神经网络结构中，Embedding层可以初始化一个Embedding矩阵、然后跟随模型一起训练，Embedding层的输入是前面的序列数据。这里使用Embedding层将序列化数据转为Embedding矩阵、输出为三维张量，然后再展开成二维数据、传给全连接层。

from tensorflow.keras import models,layers,optimizers

'''
    Embedding层参数
        input_dim：字典长度，即输入数据最大下标+1
        output_dim：大于0的整数，代表全连接嵌入的维度
        input_length: sequence长度
'''
def dnn_model(x_train,y_train,x_test,y_test,maxlen):
    model = models.Sequential([
        layers.Embedding(input_dim=6000,output_dim=128,input_length=maxlen),
        layers.Flatten(),
        layers.Dense(32,activation="relu"),
        layers.Dropout(rate=0.4),
        layers.Dense(32,activation="relu"),
        layers.Dropout(rate=0.4),
        layers.Dense(1,activation="sigmoid")
    ])
    
    model.compile( # 模型编译
    #     optimizer = "rmsprop",
        optimizer = optimizers.RMSprop(lr=0.001),
        loss = "binary_crossentropy",
        metrics = ["accuracy"],
    )

    history=model.fit(
        x_train,y_train,
        batch_size=2000,
        epochs=5,  # 迭代次数
        validation_data=(x_test,y_test),
    )
    return model,history

model,history=dnn_model(tok_train,df[df.label=='train'].y,tok_test,df[df.label=='test'].y,40)
model.summary()

def ks_auc_value(y_value,df,model):
    y_pred=model.predict(df)
    fpr,tpr,thresholds= roc_curve(list(y_value),list(y_pred))
    ks=max(tpr-fpr)
    auc= roc_auc_score(list(y_value),list(y_pred))
    return ks,auc

ks_auc_value(df[df.label=='train'].y,tok_train,model)
'''
output:
    (0.7835286320884429, 0.938647027371186)

'''

ks_auc_value(df[df.label=='test'].y,tok_test,model)
'''
output:
    (0.7034280775878625, 0.905442793355099)
◆ ◆ ◆ ◆
(任务说明): 接着上面这段讲解用Embedding层搭建神经网络模型的材料往下写，从最后一行之后续写。

(记录节选):
◆ ◆ ◆ ◆
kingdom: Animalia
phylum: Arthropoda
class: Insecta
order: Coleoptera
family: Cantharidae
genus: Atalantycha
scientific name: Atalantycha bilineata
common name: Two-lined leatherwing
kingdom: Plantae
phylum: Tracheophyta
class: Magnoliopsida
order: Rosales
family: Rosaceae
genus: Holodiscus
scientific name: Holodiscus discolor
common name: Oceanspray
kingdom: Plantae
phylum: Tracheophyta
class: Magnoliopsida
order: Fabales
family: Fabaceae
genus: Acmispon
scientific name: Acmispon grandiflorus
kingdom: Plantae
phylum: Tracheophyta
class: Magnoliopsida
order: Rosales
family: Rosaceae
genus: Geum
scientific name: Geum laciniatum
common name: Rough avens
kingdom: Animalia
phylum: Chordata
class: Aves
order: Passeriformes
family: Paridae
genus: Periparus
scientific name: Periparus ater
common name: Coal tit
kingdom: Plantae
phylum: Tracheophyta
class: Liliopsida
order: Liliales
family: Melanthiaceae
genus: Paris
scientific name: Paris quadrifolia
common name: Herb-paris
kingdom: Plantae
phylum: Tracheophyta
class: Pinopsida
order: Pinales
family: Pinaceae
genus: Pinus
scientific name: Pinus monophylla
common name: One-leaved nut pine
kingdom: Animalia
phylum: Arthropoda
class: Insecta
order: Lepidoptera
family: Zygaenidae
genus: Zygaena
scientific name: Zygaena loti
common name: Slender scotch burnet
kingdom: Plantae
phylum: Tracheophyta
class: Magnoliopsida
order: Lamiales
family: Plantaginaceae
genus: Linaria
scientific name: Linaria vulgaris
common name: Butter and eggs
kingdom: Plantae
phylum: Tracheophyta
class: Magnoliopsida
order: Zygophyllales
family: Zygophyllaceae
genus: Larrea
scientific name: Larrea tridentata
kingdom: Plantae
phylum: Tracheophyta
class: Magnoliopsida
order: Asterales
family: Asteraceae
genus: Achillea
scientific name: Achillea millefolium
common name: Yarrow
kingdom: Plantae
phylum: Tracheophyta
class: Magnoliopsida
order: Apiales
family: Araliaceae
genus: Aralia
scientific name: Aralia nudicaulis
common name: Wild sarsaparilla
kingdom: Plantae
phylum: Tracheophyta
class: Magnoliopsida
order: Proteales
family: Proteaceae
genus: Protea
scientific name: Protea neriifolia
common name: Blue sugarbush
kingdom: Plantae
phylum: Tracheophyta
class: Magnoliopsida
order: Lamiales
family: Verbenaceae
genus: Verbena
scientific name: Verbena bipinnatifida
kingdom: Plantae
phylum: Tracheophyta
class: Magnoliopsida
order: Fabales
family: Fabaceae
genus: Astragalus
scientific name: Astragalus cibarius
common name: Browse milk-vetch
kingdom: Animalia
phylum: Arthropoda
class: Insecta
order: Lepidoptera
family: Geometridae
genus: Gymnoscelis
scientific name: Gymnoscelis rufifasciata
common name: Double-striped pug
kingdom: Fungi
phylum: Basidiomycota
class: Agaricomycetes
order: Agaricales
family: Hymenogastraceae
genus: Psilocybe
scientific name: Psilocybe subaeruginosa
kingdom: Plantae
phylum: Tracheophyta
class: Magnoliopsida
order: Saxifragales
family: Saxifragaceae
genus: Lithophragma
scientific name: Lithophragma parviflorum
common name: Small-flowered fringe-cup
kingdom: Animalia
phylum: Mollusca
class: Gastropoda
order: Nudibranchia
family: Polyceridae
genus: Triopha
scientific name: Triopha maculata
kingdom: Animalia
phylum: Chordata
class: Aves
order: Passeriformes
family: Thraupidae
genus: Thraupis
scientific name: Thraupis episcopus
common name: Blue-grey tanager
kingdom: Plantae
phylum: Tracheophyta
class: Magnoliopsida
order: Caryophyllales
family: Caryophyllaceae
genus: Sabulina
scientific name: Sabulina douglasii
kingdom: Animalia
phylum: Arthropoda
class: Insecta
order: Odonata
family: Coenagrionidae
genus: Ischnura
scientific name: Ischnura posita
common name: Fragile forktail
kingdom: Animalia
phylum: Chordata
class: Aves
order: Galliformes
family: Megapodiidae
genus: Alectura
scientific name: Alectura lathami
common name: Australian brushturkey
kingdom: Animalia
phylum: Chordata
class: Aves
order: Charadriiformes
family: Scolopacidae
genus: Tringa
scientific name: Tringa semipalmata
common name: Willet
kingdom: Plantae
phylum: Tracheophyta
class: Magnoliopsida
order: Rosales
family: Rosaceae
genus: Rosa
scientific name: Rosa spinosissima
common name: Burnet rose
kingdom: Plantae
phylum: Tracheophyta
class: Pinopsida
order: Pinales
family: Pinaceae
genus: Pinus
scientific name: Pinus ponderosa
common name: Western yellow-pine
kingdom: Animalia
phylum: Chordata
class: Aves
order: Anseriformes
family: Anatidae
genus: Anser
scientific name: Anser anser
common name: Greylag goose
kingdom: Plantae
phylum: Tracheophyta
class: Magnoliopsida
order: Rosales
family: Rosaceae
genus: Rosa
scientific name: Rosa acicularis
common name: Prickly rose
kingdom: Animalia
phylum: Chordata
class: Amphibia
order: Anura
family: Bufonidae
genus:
◆ ◆ ◆ ◆
(参考答案):
'''

4、Wordvec预训练模型+DNN

word2vec可以自行训练、也可以使用已训练好的模型直接调用/微调，这里自行训练好word2vec模型、然后按照词典构建Embedding矩阵，设置为Embedding层的值，并且冻结Embedding层（即该层值在反向传播过程中保持不变）。

（1）word2vec模型训练

import gensim
def word2vec_train(sentences):
    # 训练词向量矩阵用于embedding权重时，max_vocab_size设置为None
    '''
        sentences为分词、去停用词、去符号回车等的结果、单层列表
        如：["only", "you", "can", "prevent", "forest", "fires"]
    '''
    params={
        'sg':1, # 1对应skip-gram,0对应CBOW
        'cbow_mean':1, # CBOW时使用，1计算向量均值、0计算向量和
        'min_count':1, # 最低词频阈值，低于min_count的词过滤掉
        'vector_size':128, # 词向量维度，取值几十到几百
        'window':5, # 滑动窗口,当前词与上下文词最远距离
        'workers':1, # 计算使用线程数
        'hs':1, # 设置1，将使用分层softmax进行模型训练；设置0且“negative”为非零，则将使用负采样
        'negative':3, # 负样本采样数量
        'seed':1,
        'max_vocab_size':None, # 词典最大词汇量
        'shrink_windows':False, # 设置True时，对每个目标词，从[1,windows]范围进行均匀采样、以确定每个词的实际窗口大小
        'ns_exponent':1,
        'sample':0.001, # 高频字随机降采样的阈值
        'epochs':5, # 语料上的迭代次数
        'alpha':0.025, # learning rate
        'corpus_file':None, # 指定sentences文档路径，与sentences仅传一个就好
    }
    model = gensim.models.word2vec.Word2Vec(sentences=sentences, **params)
    
    return model

word2vec_model=word2vec_train(list(df.short.str.split()))

（2）根据词典构建embedding矩阵

def get_embedding_matrix(word_index,word2vec_model,num_word,vec_len):
    embedding_matrix=np.zeros((num_word,vec_len))
    for word,index in list(tok_model.word_index.items())[0:num_word]:
        # 错开一位:word_index的词编码是从1开始的,pad_sequences后补0、所以0位置没有词向量，正式词从1开始
        try:
            embedding_matrix[index]=word2vec_model.wv[word]
        except:
            pass
    return embedding_matrix


embedding_matrix=get_embedding_matrix(tok_model.word_index,word2vec_model,6000,128)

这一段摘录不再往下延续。